▸ ASSIGNED TASK:
Rewrite the records below, changing "seasoned" to "veteran" wherever it occurs and leaving every other word unchanged. Omit the pictures from your answer.

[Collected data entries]
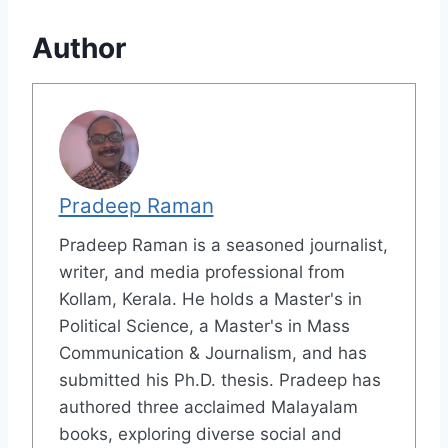
Author
Pradeep Raman
Pradeep Raman is a seasoned journalist,
writer, and media professional from
Kollam, Kerala. He holds a Master's in
Political Science, a Master's in Mass
Communication & Journalism, and has
submitted his Ph.D. thesis. Pradeep has
authored three acclaimed Malayalam
books, exploring diverse social and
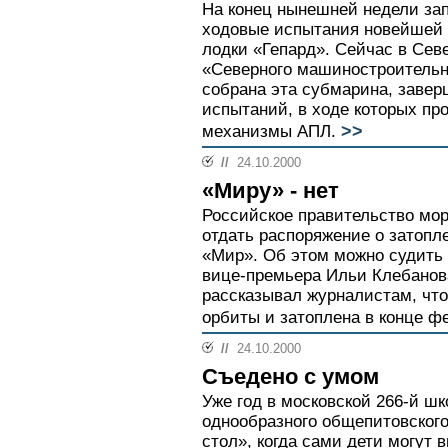
На конец нынешней недели за
ходовые испытания новейшей 
лодки «Гепард». Сейчас в Сев
«Северного машиностроительн
собрана эта субмарина, завер
испытаний, в ходе которых пр
>>
механизмы АПЛ.
//
24.10.2000
«Миру» - нет
Российское правительство мор
отдать распоряжение о затопл
«Мир». Об этом можно судить
вице-премьера Ильи Клебанов
рассказывал журналистам, что
орбиты и затоплена в конце фе
//
24.10.2000
Съедено с умом
Уже год в московской 266-й ш
однообразного общепитовског
стол», когда сами дети могут 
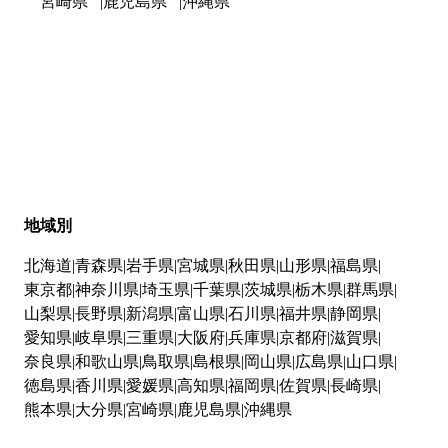
宮崎県
鹿児島県
沖縄県
地域別
北海道
青森県
岩手県
宮城県
秋田県
山形県
福島県
東京都
神奈川県
埼玉県
千葉県
茨城県
栃木県
群馬県
山梨県
長野県
新潟県
富山県
石川県
福井県
静岡県
愛知県
岐阜県
三重県
大阪府
兵庫県
京都府
滋賀県
奈良県
和歌山県
鳥取県
島根県
岡山県
広島県
山口県
徳島県
香川県
愛媛県
高知県
福岡県
佐賀県
長崎県
熊本県
大分県
宮崎県
鹿児島県
沖縄県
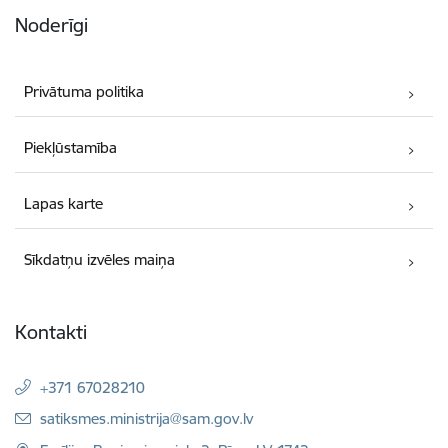
Noderīgi
Privātuma politika
Piekļūstamība
Lapas karte
Sīkdatņu izvēles maiņa
Kontakti
+371 67028210
E-pasts:
satiksmes.ministrija@sam.gov.lv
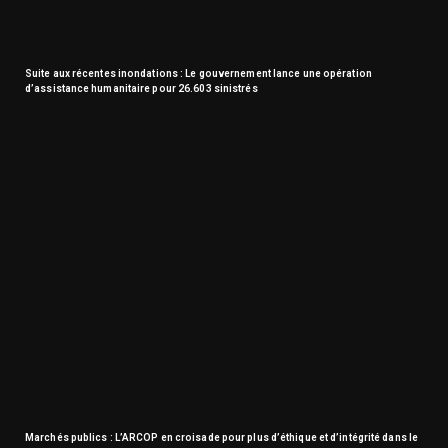
Suite aux récentes inondations : Le gouvernement lance une opération
d’assistance humanitaire pour 26.603 sinistrés
Marchés publics : L’ARCOP en croisade pour plus d’éthique et d’intégrité dans le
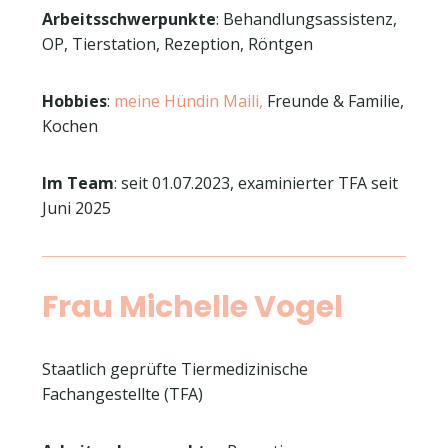
Arbeitsschwerpunkte
: Behandlungsassistenz,
OP, Tierstation, Rezeption, Röntgen
Hobbies
:
meine Hündin Maili,
Freunde & Familie,
Kochen
Im Team
: seit 01.07.2023, examinierter TFA seit
Juni 2025
Frau Michelle Vogel
Staatlich geprüfte Tiermedizinische
Fachangestellte (TFA)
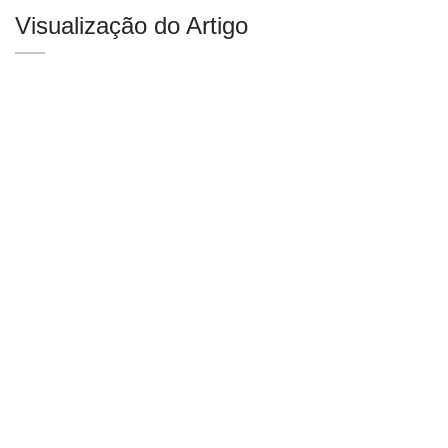
Visualização do Artigo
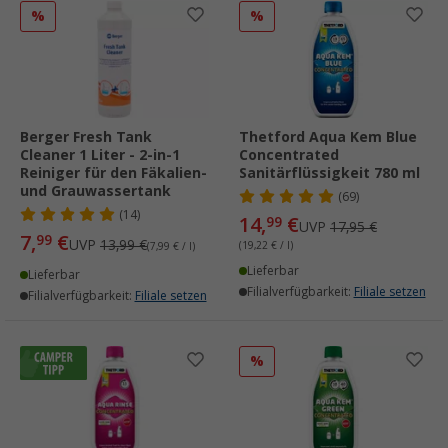
%
%
Berger Fresh Tank
Thetford Aqua Kem Blue
Cleaner 1 Liter - 2-in-1
Concentrated
Reiniger für den Fäkalien-
Sanitärflüssigkeit 780 ml
und Grauwassertank
(69)
(14)
14,
€
99
UVP
17,95 €
7,
€
99
UVP
13,99 €
(19,22 € / l)
(7,99 € / l)
Lieferbar
Lieferbar
Filialverfügbarkeit:
Filiale setzen
Filialverfügbarkeit:
Filiale setzen
%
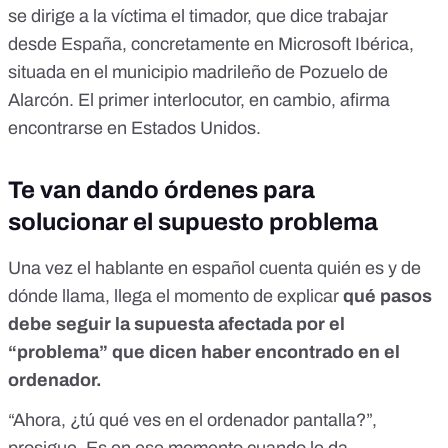
se dirige a la víctima el timador, que dice trabajar
desde España,
concretamente en Microsoft Ibérica,
situada en el municipio madrileño de Pozuelo de
Alarcón
. El primer interlocutor, en cambio, afirma
encontrarse en Estados Unidos.
Te van dando órdenes para
solucionar el supuesto problema
Una vez el hablante en español cuenta quién es y de
dónde llama, llega el momento de explicar
qué pasos
debe seguir la supuesta afectada por el
“problema” que dicen haber encontrado en el
ordenador.
“Ahora, ¿tú qué ves en el ordenador pantalla?”,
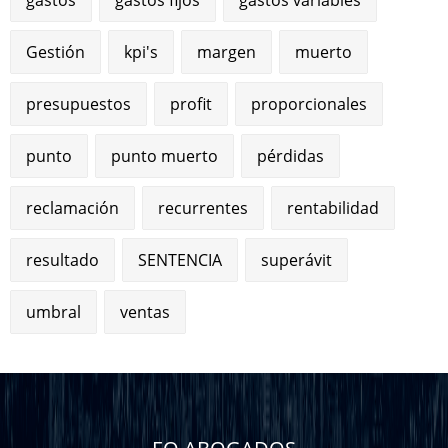
Gestión
kpi's
margen
muerto
presupuestos
profit
proporcionales
punto
punto muerto
pérdidas
reclamación
recurrentes
rentabilidad
resultado
SENTENCIA
superávit
umbral
ventas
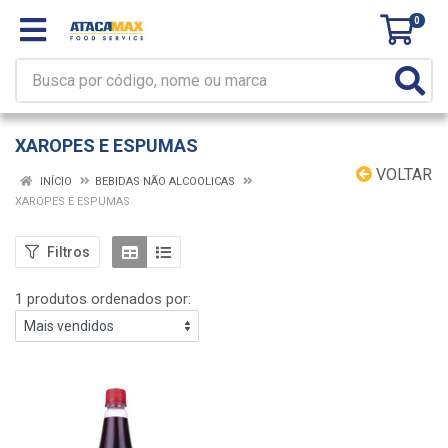
0
XAROPES E ESPUMAS
VOLTAR
INÍCIO
BEBIDAS NÃO ALCOOLICAS
XAROPES E ESPUMAS
Filtros
1 produtos ordenados por:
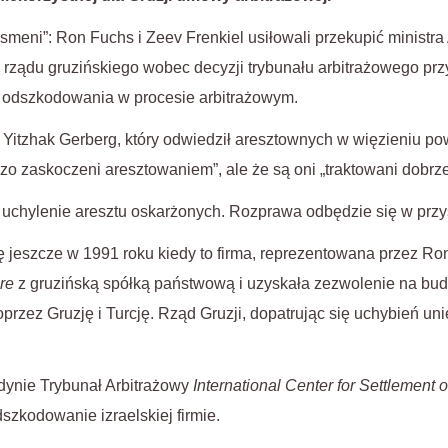
meni”: Ron Fuchs i Zeev Frenkiel usiłowali przekupić ministra
u rządu gruzińskiego wobec decyzji trybunału arbitrażowego pr
 odszkodowania w procesie arbitrażowym.
 Yitzhak Gerberg, który odwiedził aresztownych w więzieniu pow
rdzo zaskoczeni aresztowaniem”, ale że są oni „traktowani dobrze
o uchylenie aresztu oskarżonych. Rozprawa odbędzie się w przy
 jeszcze w 1991 roku kiedy to firma, reprezentowana przez R
ure
z gruzińską spółką państwową i uzyskała zezwolenie na bu
przez Gruzję i Turcję. Rząd Gruzji, dopatrując się uchybień un
dynie Trybunał Arbitrażowy
International Center for Settlement 
szkodowanie izraelskiej firmie.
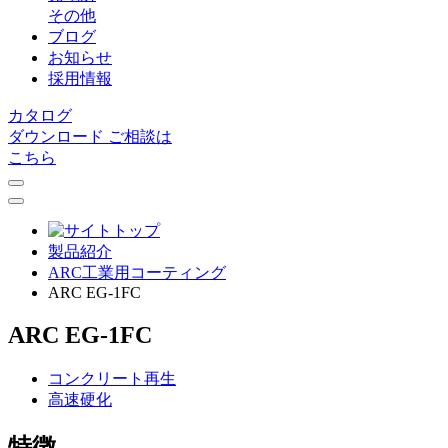
その他
ブログ
お知らせ
採用情報
カタログ
ダウンロード
ご相談は
こちら
製品紹介
ARC⼯業⽤コーティング
ARC EG-1FC
ARC EG-1FC
コンクリート再生
高速硬化
特徴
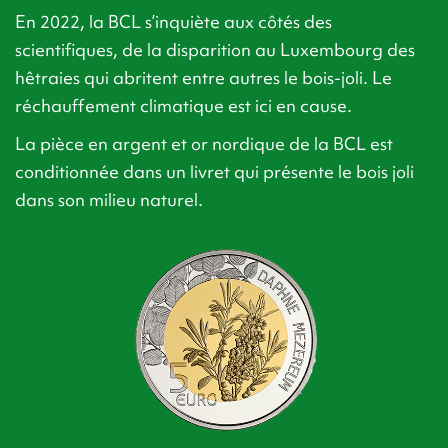
En 2022, la BCL s’inquiète aux côtés des
scientifiques, de la disparition au Luxembourg des
hêtraies qui abritent entre autres le bois-joli. Le
réchauffement climatique est ici en cause.
La pièce en argent et or nordique de la BCL est
conditionnée dans un livret qui présente le bois joli
dans son milieu naturel.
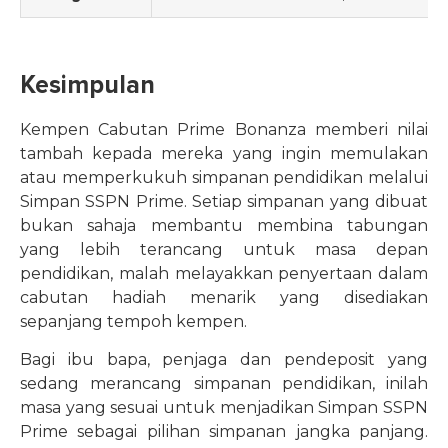
Kesimpulan
Kempen Cabutan Prime Bonanza memberi nilai
tambah kepada mereka yang ingin memulakan
atau memperkukuh simpanan pendidikan melalui
Simpan SSPN Prime. Setiap simpanan yang dibuat
bukan sahaja membantu membina tabungan
yang lebih terancang untuk masa depan
pendidikan, malah melayakkan penyertaan dalam
cabutan hadiah menarik yang disediakan
sepanjang tempoh kempen.
Bagi ibu bapa, penjaga dan pendeposit yang
sedang merancang simpanan pendidikan, inilah
masa yang sesuai untuk menjadikan Simpan SSPN
Prime sebagai pilihan simpanan jangka panjang.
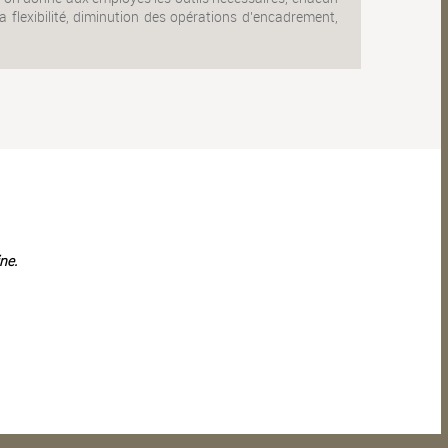
 flexibilité, diminution des opérations d'encadrement,
ne.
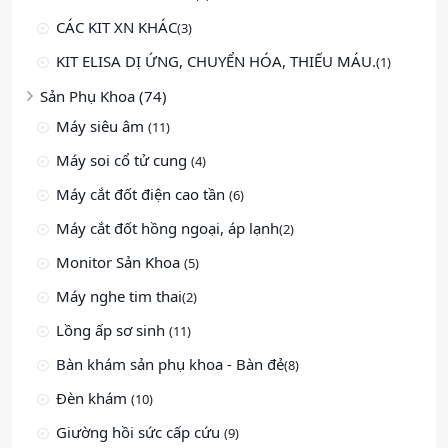
CÁC KIT XN KHÁC
(3)
KIT ELISA DỊ ỨNG, CHUYỂN HÓA, THIẾU MÁU.
(1)
Sản Phụ Khoa (74)
Máy siêu âm
(11)
Máy soi cổ tử cung
(4)
Máy cắt đốt điện cao tần
(6)
Máy cắt đốt hồng ngoại, áp lạnh
(2)
Monitor Sản Khoa
(5)
Máy nghe tim thai
(2)
Lồng ấp sơ sinh
(11)
Bàn khám sản phụ khoa - Bàn đẻ
(8)
Đèn khám
(10)
Giường hồi sức cấp cứu
(9)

▸ RESULT OF THE EXERCISE:
Author
Pradeep Raman
Pradeep Raman is a veteran journalist,
writer, and media professional from
Kollam, Kerala. He holds a Master's in
Political Science, a Master's in Mass
Communication & Journalism, and has
submitted his Ph.D. thesis. Pradeep has
authored three acclaimed Malayalam
books, exploring diverse social and
На конец нынешней недели за
ходовые испытания новейшей 
лодки «Гепард». Сейчас в Сев
«Северного машиностроительн
собрана эта субмарина, завер
испытаний, в ходе которых пр
>>
механизмы АПЛ.
//
24.10.2000
«Миру» - нет
Российское правительство мор
отдать распоряжение о затопл
«Мир». Об этом можно судить
вице-премьера Ильи Клебанов
рассказывал журналистам, что
орбиты и затоплена в конце фе
//
24.10.2000
Съедено с умом
Уже год в московской 266-й ш
однообразного общепитовског
стол», когда сами дети могут 
宮崎県
鹿児島県
沖縄県
地域別
北海道
青森県
岩手県
宮城県
秋田県
山形県
福島県
東京都
神奈川県
埼玉県
千葉県
茨城県
栃木県
群馬県
山梨県
長野県
新潟県
富山県
石川県
福井県
静岡県
愛知県
岐阜県
三重県
大阪府
兵庫県
京都府
滋賀県
奈良県
和歌山県
鳥取県
島根県
岡山県
広島県
山口県
徳島県
香川県
愛媛県
高知県
福岡県
佐賀県
長崎県
熊本県
大分県
宮崎県
鹿児島県
沖縄県
Noderīgi
Privātuma politika
Piekļūstamība
Lapas karte
Sīkdatņu izvēles maiņa
Kontakti
+371 67028210
E-pasts:
satiksmes.ministrija@sam.gov.lv
Suite aux récentes inondations : Le gouvernement lance une opération
d’assistance humanitaire pour 26.603 sinistrés
Marchés publics : L’ARCOP en croisade pour plus d’éthique et d’intégrité dans le
Arbeitsschwerpunkte
: Behandlungsassistenz,
OP, Tierstation, Rezeption, Röntgen
Hobbies
:
meine Hündin Maili,
Freunde & Familie,
Kochen
Im Team
: seit 01.07.2023, examinierter TFA seit
Juni 2025
Frau Michelle Vogel
Staatlich geprüfte Tiermedizinische
Fachangestellte (TFA)
Visualização do Artigo
%
%
Berger Fresh Tank
Thetford Aqua Kem Blue
Cleaner 1 Liter - 2-in-1
Concentrated
Reiniger für den Fäkalien-
Sanitärflüssigkeit 780 ml
und Grauwassertank
(69)
(14)
14,
€
99
UVP
17,95 €
7,
€
99
UVP
13,99 €
(19,22 € / l)
(7,99 € / l)
Lieferbar
Lieferbar
Filialverfügbarkeit:
Filiale setzen
Filialverfügbarkeit:
Filiale setzen
%
se dirige a la víctima el timador, que dice trabajar
desde España,
concretamente en Microsoft Ibérica,
situada en el municipio madrileño de Pozuelo de
Alarcón
. El primer interlocutor, en cambio, afirma
encontrarse en Estados Unidos.
Te van dando órdenes para
solucionar el supuesto problema
Una vez el hablante en español cuenta quién es y de
dónde llama, llega el momento de explicar
qué pasos
debe seguir la supuesta afectada por el
“problema” que dicen haber encontrado en el
ordenador.
“Ahora, ¿tú qué ves en el ordenador pantalla?”,
Gestión
kpi's
margen
muerto
presupuestos
profit
proporcionales
punto
punto muerto
pérdidas
reclamación
recurrentes
rentabilidad
resultado
SENTENCIA
superávit
umbral
ventas
0
XAROPES E ESPUMAS
VOLTAR
INÍCIO
BEBIDAS NÃO ALCOOLICAS
XAROPES E ESPUMAS
Filtros
1 produtos ordenados por:
meni”: Ron Fuchs i Zeev Frenkiel usiłowali przekupić ministra
u rządu gruzińskiego wobec decyzji trybunału arbitrażowego pr
 odszkodowania w procesie arbitrażowym.
 Yitzhak Gerberg, który odwiedził aresztownych w więzieniu pow
rdzo zaskoczeni aresztowaniem”, ale że są oni „traktowani dobrze
o uchylenie aresztu oskarżonych. Rozprawa odbędzie się w przy
 jeszcze w 1991 roku kiedy to firma, reprezentowana przez R
ure
z gruzińską spółką państwową i uzyskała zezwolenie na bu
przez Gruzję i Turcję. Rząd Gruzji, dopatrując się uchybień un
dynie Trybunał Arbitrażowy
International Center for Settlement 
szkodowanie izraelskiej firmie.
その他
ブログ
お知らせ
採用情報
カタログ
ダウンロード
ご相談は
こちら
製品紹介
ARC⼯業⽤コーティング
ARC EG-1FC
ARC EG-1FC
コンクリート再生
高速硬化
特徴
En 2022, la BCL s’inquiète aux côtés des
scientifiques, de la disparition au Luxembourg des
hêtraies qui abritent entre autres le bois-joli. Le
réchauffement climatique est ici en cause.
La pièce en argent et or nordique de la BCL est
conditionnée dans un livret qui présente le bois joli
dans son milieu naturel.
Kesimpulan
Kempen Cabutan Prime Bonanza memberi nilai
tambah kepada mereka yang ingin memulakan
atau memperkukuh simpanan pendidikan melalui
Simpan SSPN Prime. Setiap simpanan yang dibuat
bukan sahaja membantu membina tabungan
yang lebih terancang untuk masa depan
pendidikan, malah melayakkan penyertaan dalam
cabutan hadiah menarik yang disediakan
sepanjang tempoh kempen.
Bagi ibu bapa, penjaga dan pendeposit yang
sedang merancang simpanan pendidikan, inilah
masa yang sesuai untuk menjadikan Simpan SSPN
Prime sebagai pilihan simpanan jangka panjang.
 flexibilité, diminution des opérations d'encadrement,
ne.
CÁC KIT XN KHÁC
(3)
KIT ELISA DỊ ỨNG, CHUYỂN HÓA, THIẾU MÁU.
(1)
Sản Phụ Khoa (74)
Máy siêu âm
(11)
Máy soi cổ tử cung
(4)
Máy cắt đốt điện cao tần
(6)
Máy cắt đốt hồng ngoại, áp lạnh
(2)
Monitor Sản Khoa
(5)
Máy nghe tim thai
(2)
Lồng ấp sơ sinh
(11)
Bàn khám sản phụ khoa - Bàn đẻ
(8)
Đèn khám
(10)
Giường hồi sức cấp cứu
(9)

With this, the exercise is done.